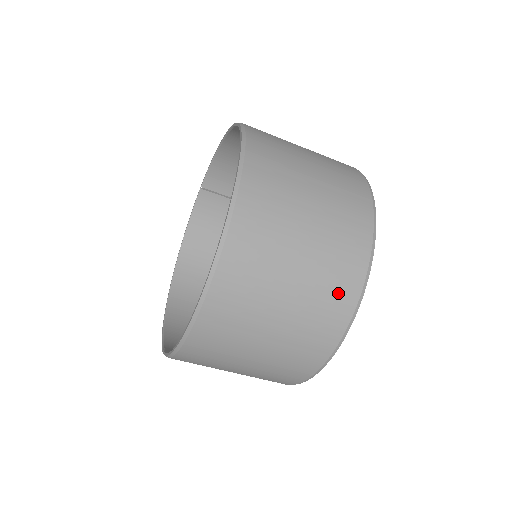
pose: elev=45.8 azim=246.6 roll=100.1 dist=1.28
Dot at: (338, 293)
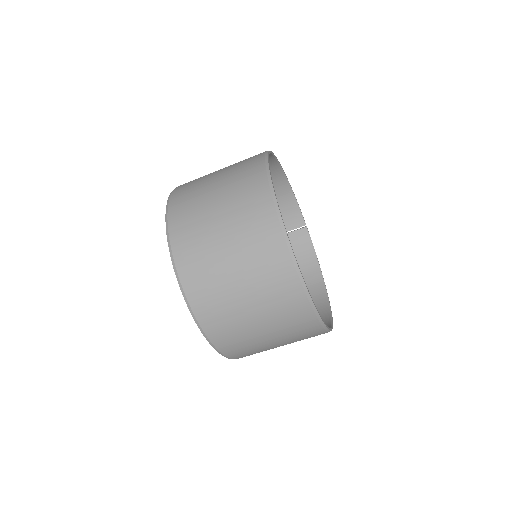
Dot at: (258, 218)
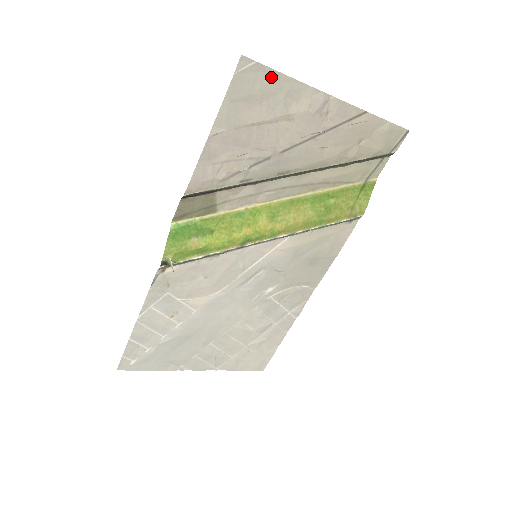
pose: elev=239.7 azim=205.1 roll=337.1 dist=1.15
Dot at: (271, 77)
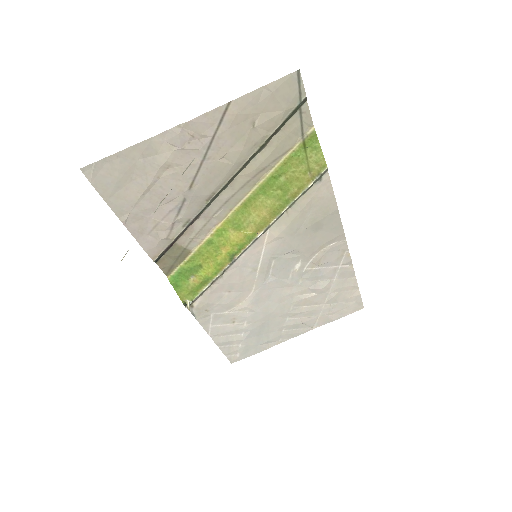
Dot at: (117, 160)
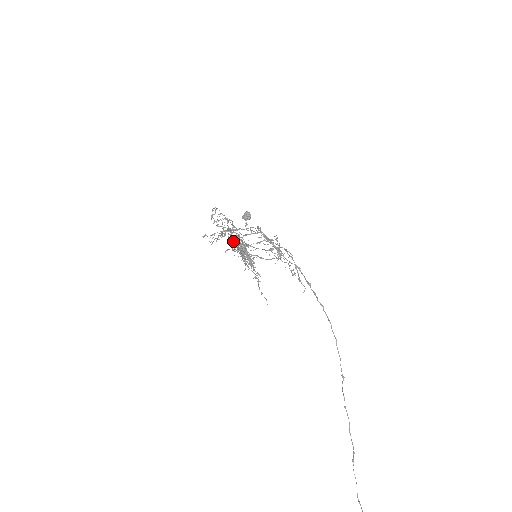
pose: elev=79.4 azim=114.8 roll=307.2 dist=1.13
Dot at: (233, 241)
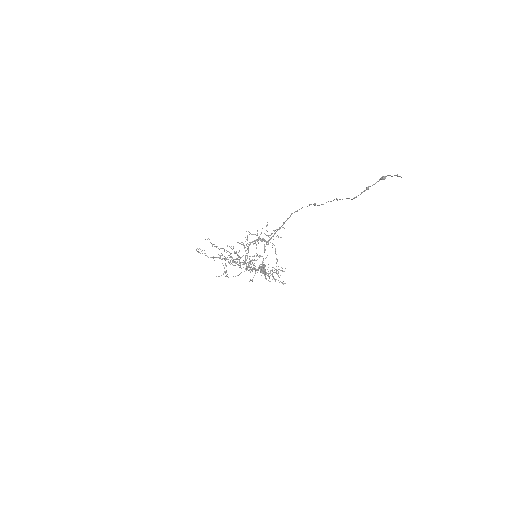
Dot at: occluded
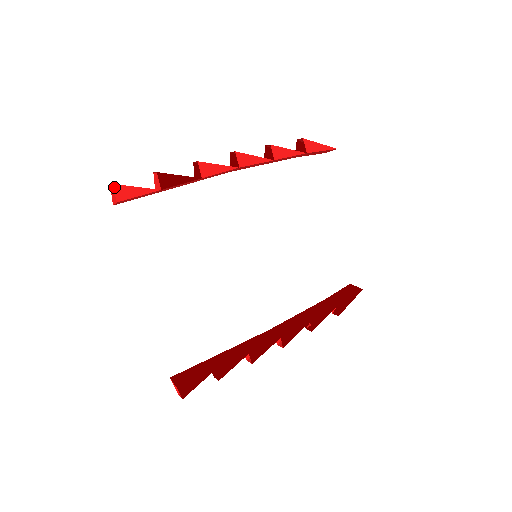
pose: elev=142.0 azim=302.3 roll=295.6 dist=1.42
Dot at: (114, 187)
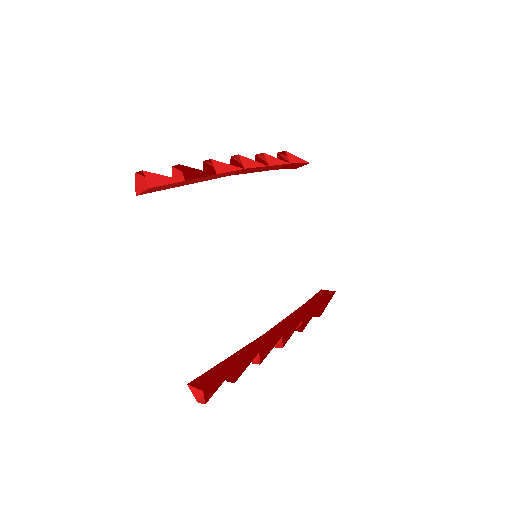
Dot at: (144, 173)
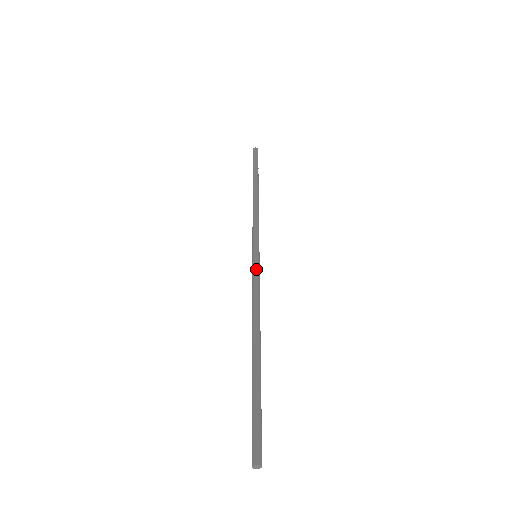
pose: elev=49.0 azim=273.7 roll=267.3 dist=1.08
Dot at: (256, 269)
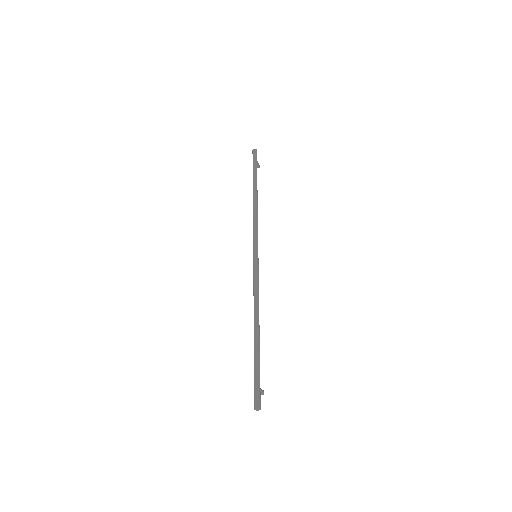
Dot at: (255, 269)
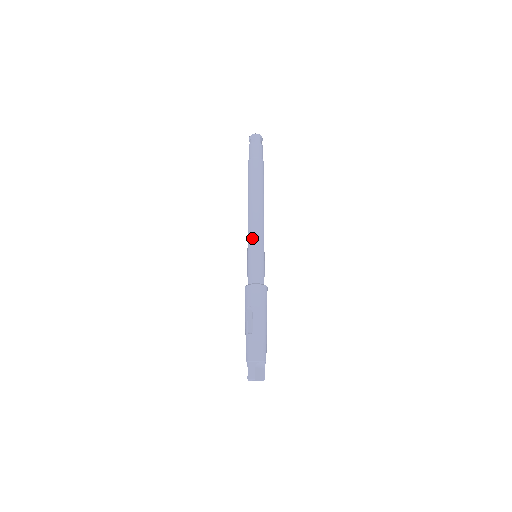
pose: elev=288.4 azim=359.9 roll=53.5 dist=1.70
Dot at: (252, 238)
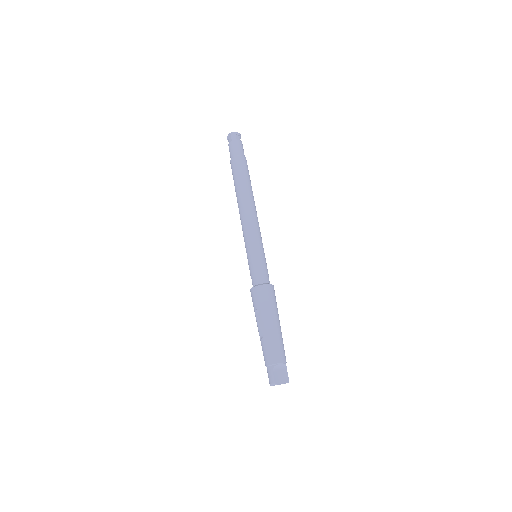
Dot at: (246, 239)
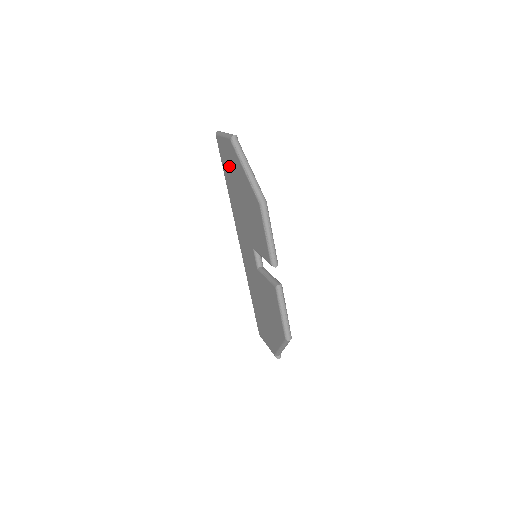
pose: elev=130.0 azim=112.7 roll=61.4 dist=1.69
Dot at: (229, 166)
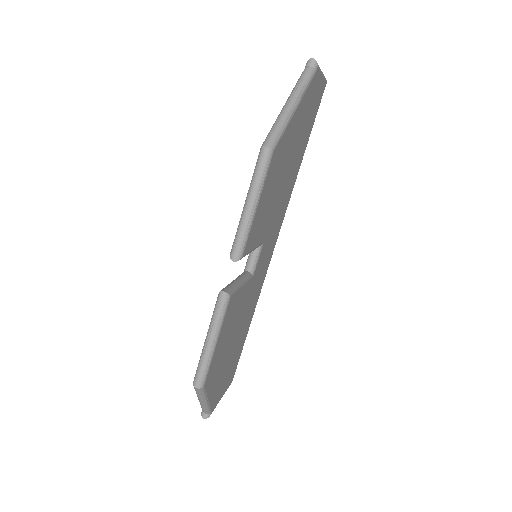
Dot at: occluded
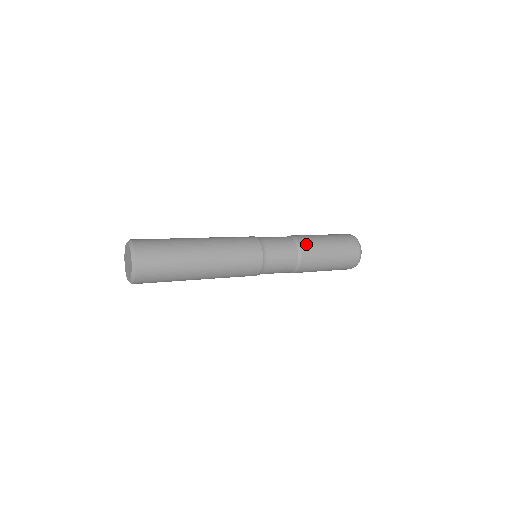
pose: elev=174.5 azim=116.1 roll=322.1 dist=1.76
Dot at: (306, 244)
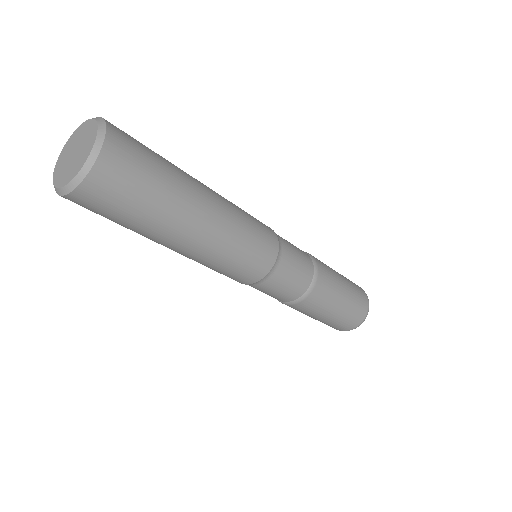
Dot at: occluded
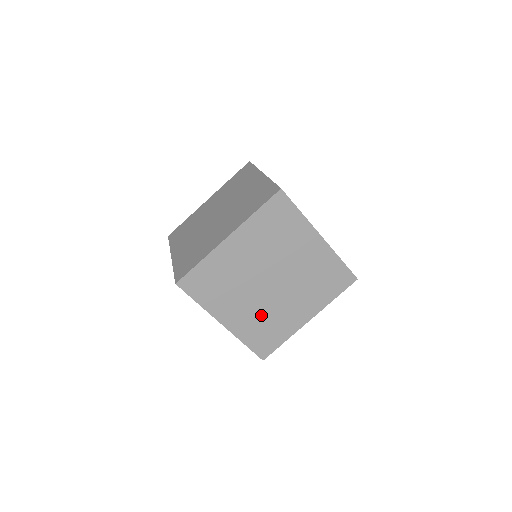
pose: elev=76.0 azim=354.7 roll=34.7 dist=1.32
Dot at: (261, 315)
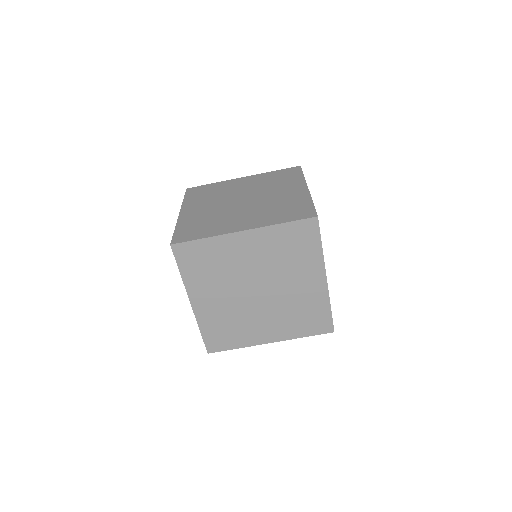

* * * * * * *

## Set problem
Please restate the part of the entries that opens at their very start and closes with the line containing "Dot at: (255, 269)", substituting "camera" for every "pose" and changing nothing else. Leave the pictures out of your answer.

## Response
camera: elev=45.8 azim=246.6 roll=100.1 dist=1.28
Dot at: (338, 293)
Dot at: (258, 218)
camera: elev=239.7 azim=205.1 roll=337.1 dist=1.15
Dot at: (271, 77)
Dot at: (117, 160)
camera: elev=79.4 azim=114.8 roll=307.2 dist=1.13
Dot at: (233, 241)
Dot at: occluded
camera: elev=142.0 azim=302.3 roll=295.6 dist=1.42
Dot at: (114, 187)
Dot at: (144, 173)
camera: elev=49.0 azim=273.7 roll=267.3 dist=1.08
Dot at: (256, 269)
Dot at: (255, 269)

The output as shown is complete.